1. The report does not show that any goods were sold. The defendant’s father offered to return the goods on hand and pay for what had been sold, and that is all that appears upon that point in the report.
2. After such offer and refusal of it by the plaintiffs, clearly they would have no right to sue till they had offered to take back the residue of the goods, and had demanded pay for those sold. Without this there would he no disaffirmance of the contract; we do not decide that with it the action would have been maintainable.
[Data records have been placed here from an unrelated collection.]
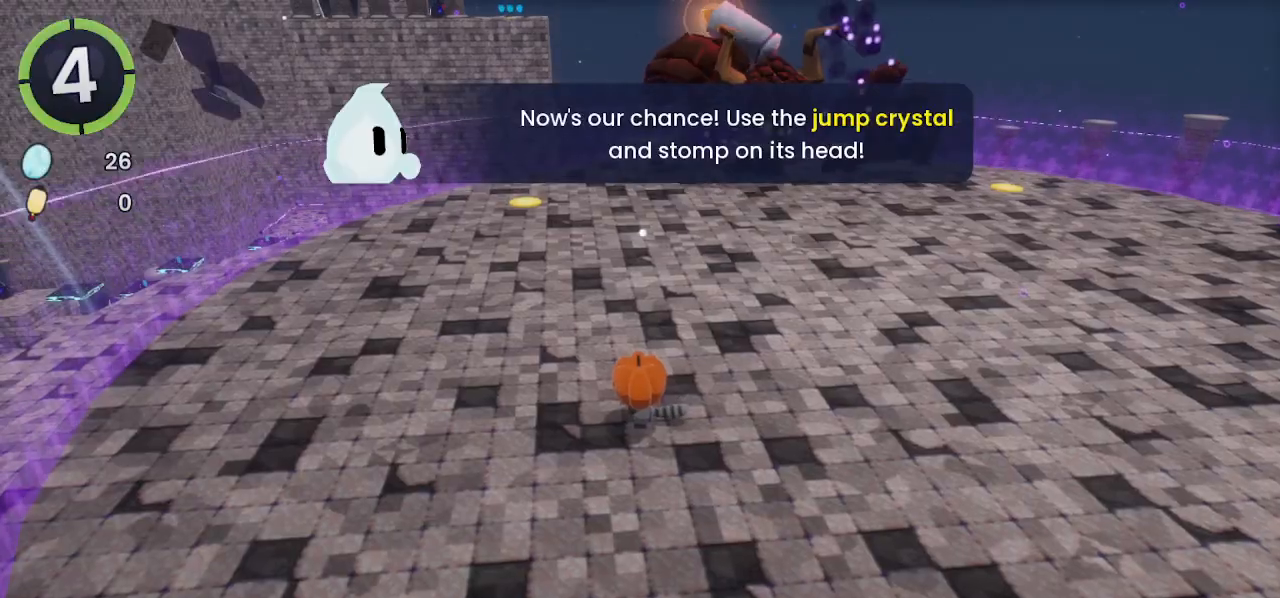
{"buttons": [], "left_stick": "center", "right_stick": "center", "events": []}
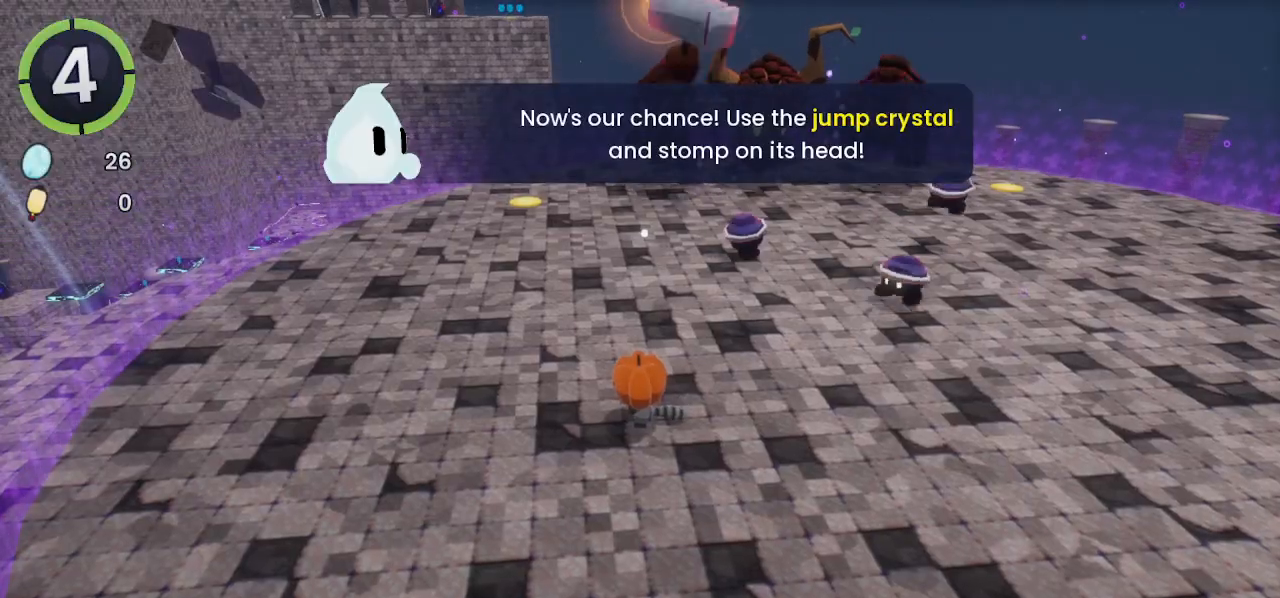
{"buttons": [], "left_stick": "center", "right_stick": "center", "events": []}
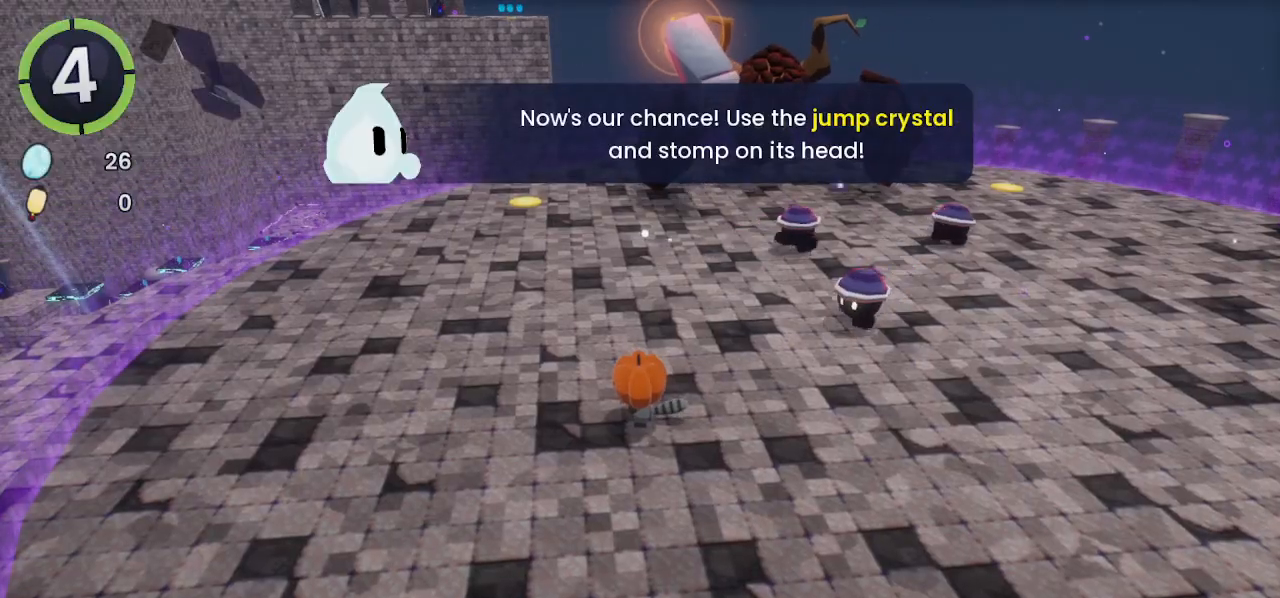
{"buttons": [], "left_stick": "center", "right_stick": "center", "events": []}
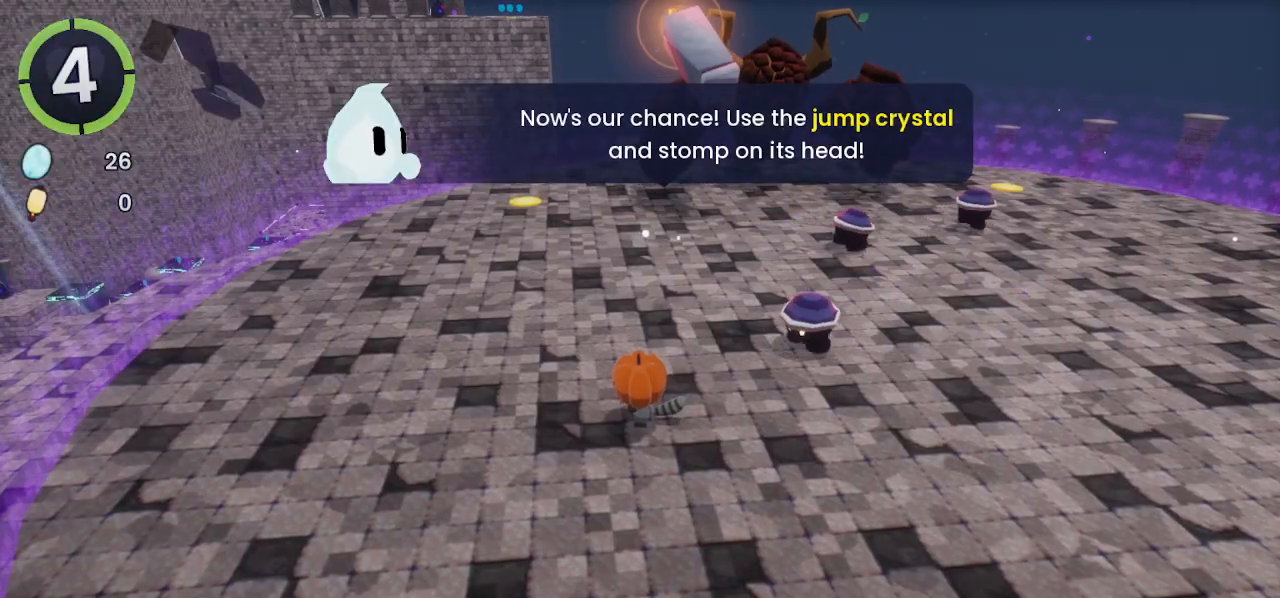
{"buttons": [], "left_stick": "center", "right_stick": "center", "events": []}
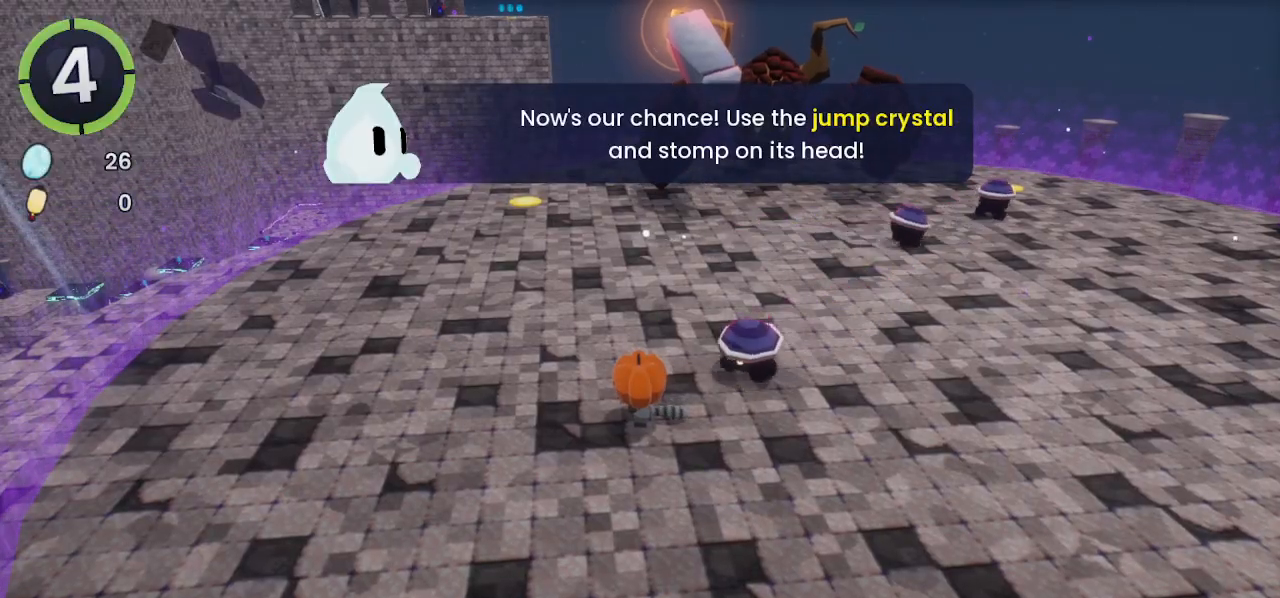
{"buttons": [], "left_stick": "center", "right_stick": "center", "events": [[100, "CROSS", "down"], [300, "CROSS", "up"]]}
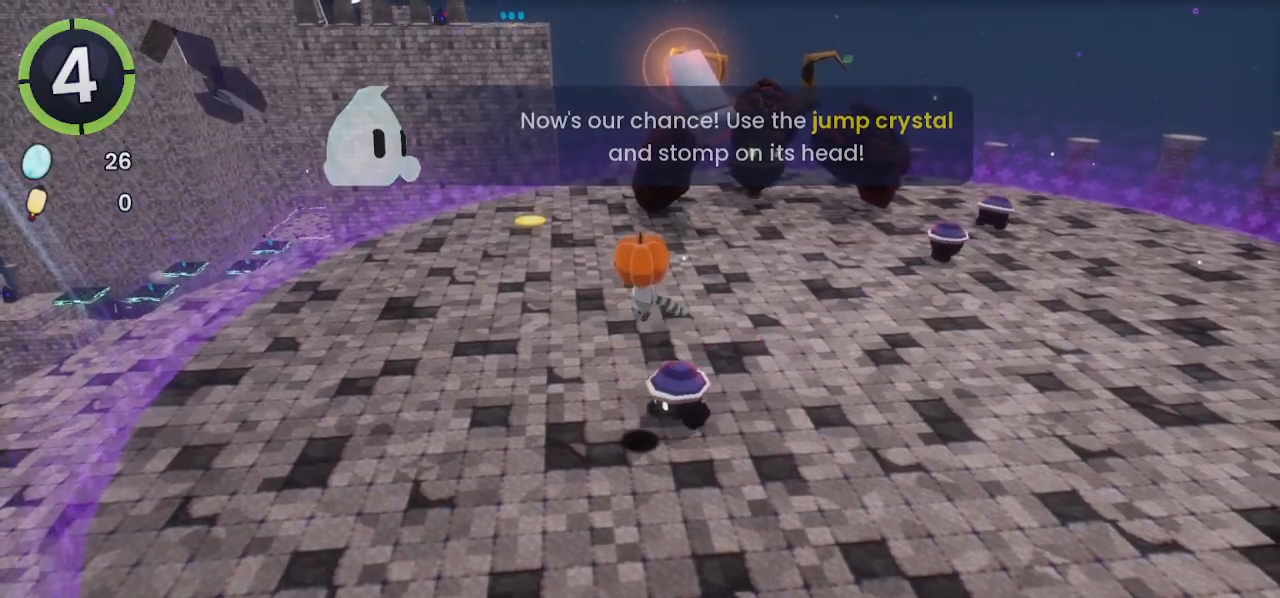
{"buttons": [], "left_stick": "down-right", "right_stick": "center", "events": [[500, "left_stick", "down-right"]]}
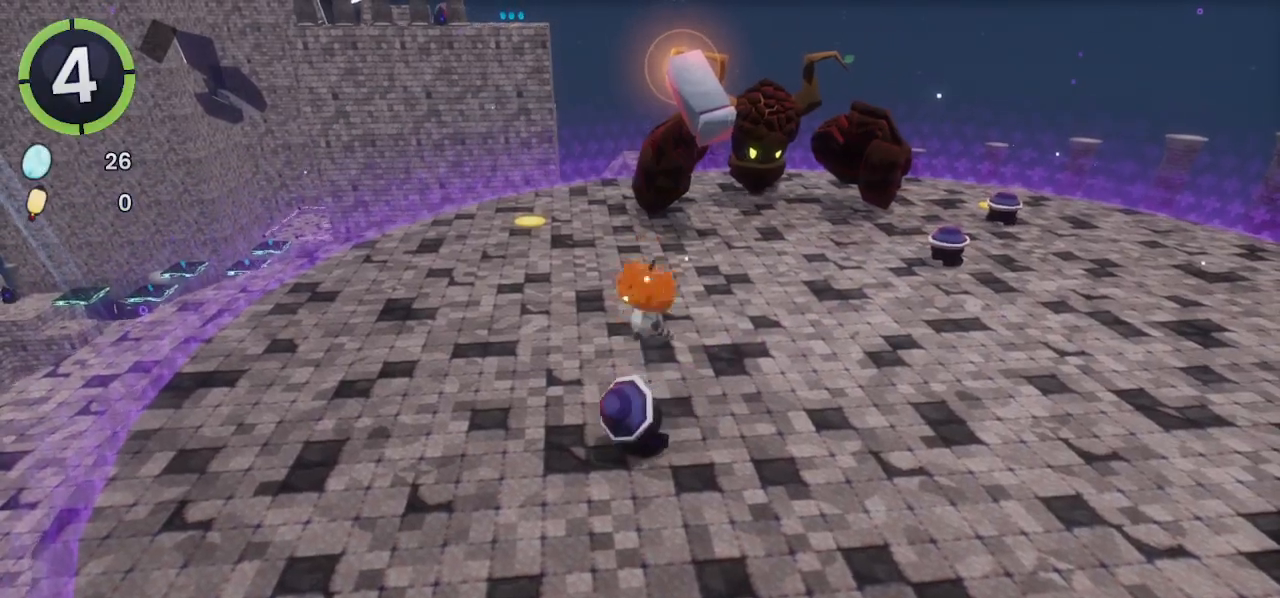
{"buttons": [], "left_stick": "down-right", "right_stick": "center", "events": [[133, "right_stick", "right"], [200, "R2", "down"], [500, "R2", "up"], [500, "right_stick", "center"]]}
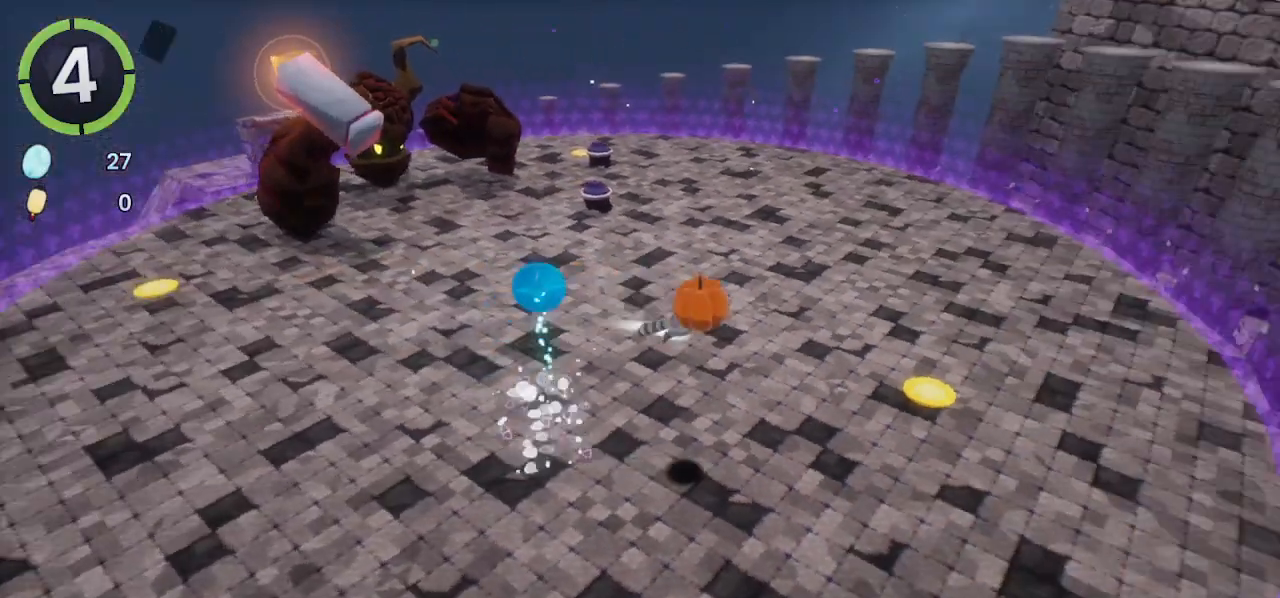
{"buttons": [], "left_stick": "up-right", "right_stick": "left", "events": [[33, "left_stick", "up-right"], [133, "right_stick", "left"]]}
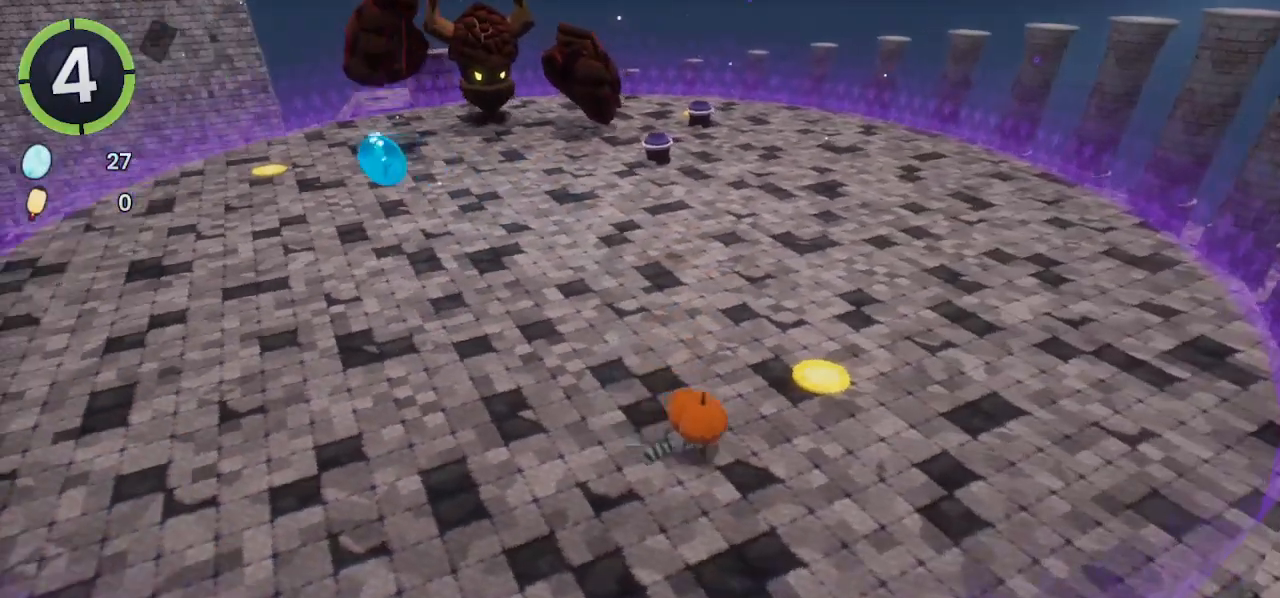
{"buttons": [], "left_stick": "center", "right_stick": "center", "events": [[133, "right_stick", "center"], [333, "CROSS", "down"], [367, "left_stick", "center"], [433, "CROSS", "up"]]}
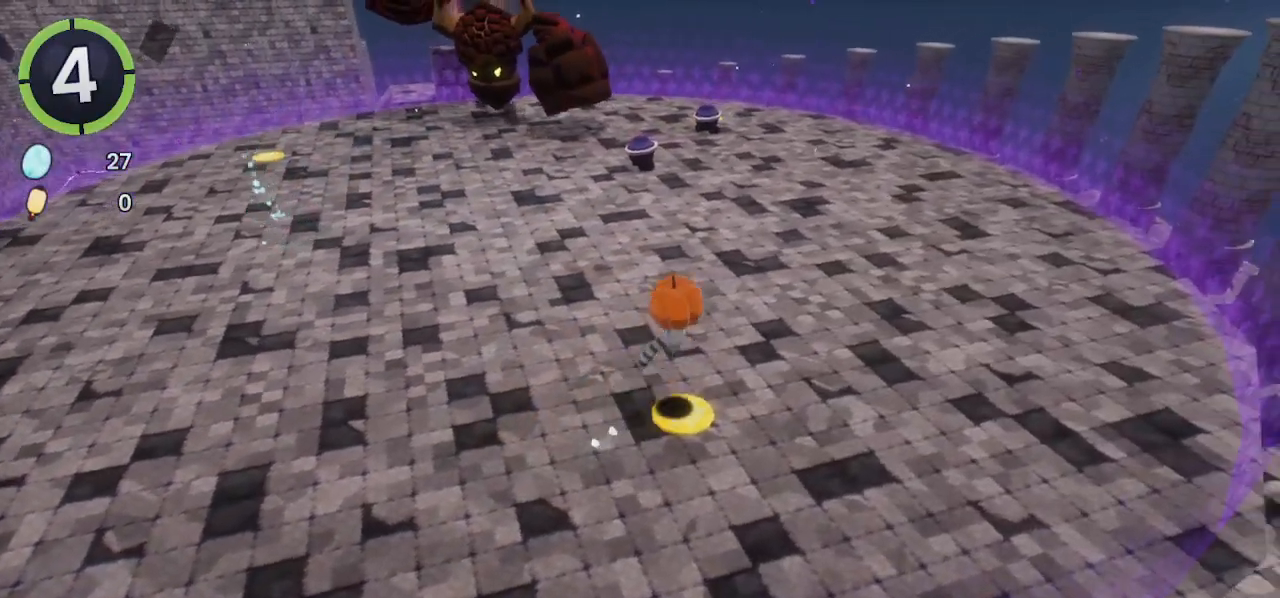
{"buttons": [], "left_stick": "center", "right_stick": "center", "events": [[33, "L2", "down"], [133, "CROSS", "down"], [133, "L2", "up"], [233, "CROSS", "up"]]}
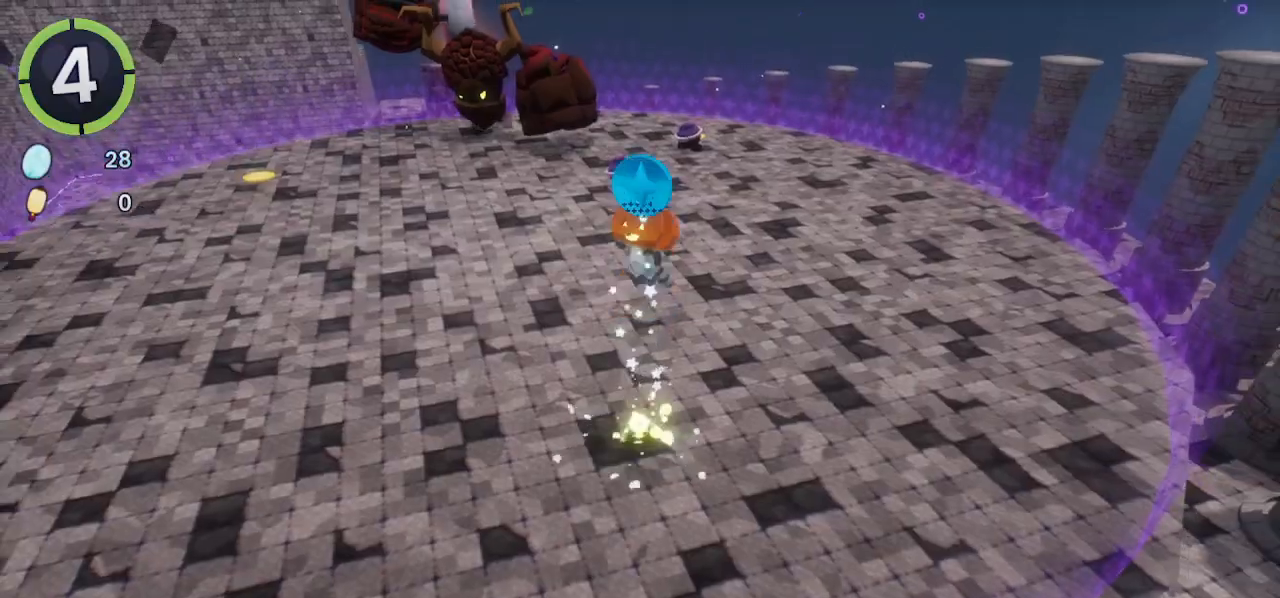
{"buttons": [], "left_stick": "center", "right_stick": "center", "events": [[67, "right_stick", "left"], [300, "right_stick", "center"]]}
The decision in Hickling v. Hardy, 7 Taunton 311, stands upon a ground wholly distinct from the principle here involved. The defendant bought goods and gave the plaintiff a bill in payment. When the bill was presented for acceptance it was protested for non-acceptance. What then was the right of the drawee ? To sue instantly for the amount of the bill, That was the meaning of the contract. Now as to credit for the goods, that case shows none given but what was implied in taking the bill. The contract implied, in commercial law, from that was, if the bill is accepted the vendor shall have his pay when the bill matures, if not accepted he shall have his pay when acceptance is refused. That decision stands upon the implied contract of the parties. If there had been any express contract for credit for a definite period of time, it would have altered the case.
In the view we take of this case the judgment must be reversed, and judgment rendered for the defendant.